U.S. announces project to improve cocoa value chain in Nigeria
The United States Department of Agriculture’s Food for Progress programme has entered into a cooperative agreement with the Lutheran World Relief to strengthen the cocoa value chain in Nigeria.
The U.S. consulate said in a statement that the project was worth approximately $22 million and would be implemented over the next five years.
According to the consulate, the Lutheran World Relief, an international non-governmental organisation will carry out project activities in Abia, Cross River, Ekiti, Akwa Ibom, Ondo and Osun States, benefitting approximately 68,000 farmers.
“This will target farmers in low productivity but high promising areas, as well as farmers in high density, high productivity communities. The primary objective of the Food for Progress programme is to increase cocoa productivity by leveraging climate-smart agricultural measures.
“It will support improved access to inputs, technical resources and capacity, post-harvest processing and export markets,” the consulate said.
Gerald Smith, the Counsellor for Agricultural Affairs, U.S. Mission, said the project would employ an approach that would enable farmers to produce more cocoa and preserve the land’s fertility and biodiversity.
He added that it would also realise an important triple bottom line of people, profit, and planet.
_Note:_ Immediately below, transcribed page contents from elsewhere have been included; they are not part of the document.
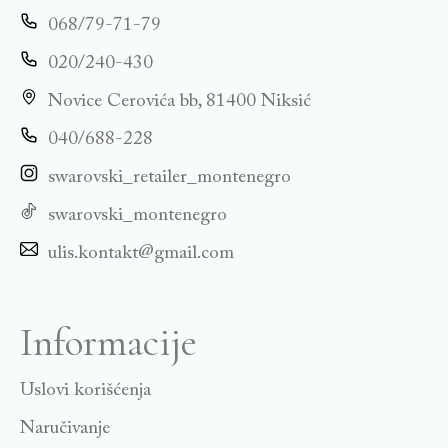
068/79-71-79
020/240-430
Novice Cerovića bb, 81400 Niksić
040/688-228
swarovski_retailer_montenegro
swarovski_montenegro
ulis.kontakt@gmail.com
Informacije
Uslovi korišćenja
Naručivanje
“Food for Progress programme is the cornerstone of United States Department of Agriculture’s Foreign Agricultural Service international capacity. It builds efforts with the principal objectives of improving agricultural productivity and expanding trade of agricultural products,” Smith said.
The statement noted that over the years, Food for Progress programmes had trained farmers in animal and plant health, improved farming methods, developed road and utility systems, and established producer cooperatives.
It said that the programmes had also provided microcredit, and developed agricultural value chains.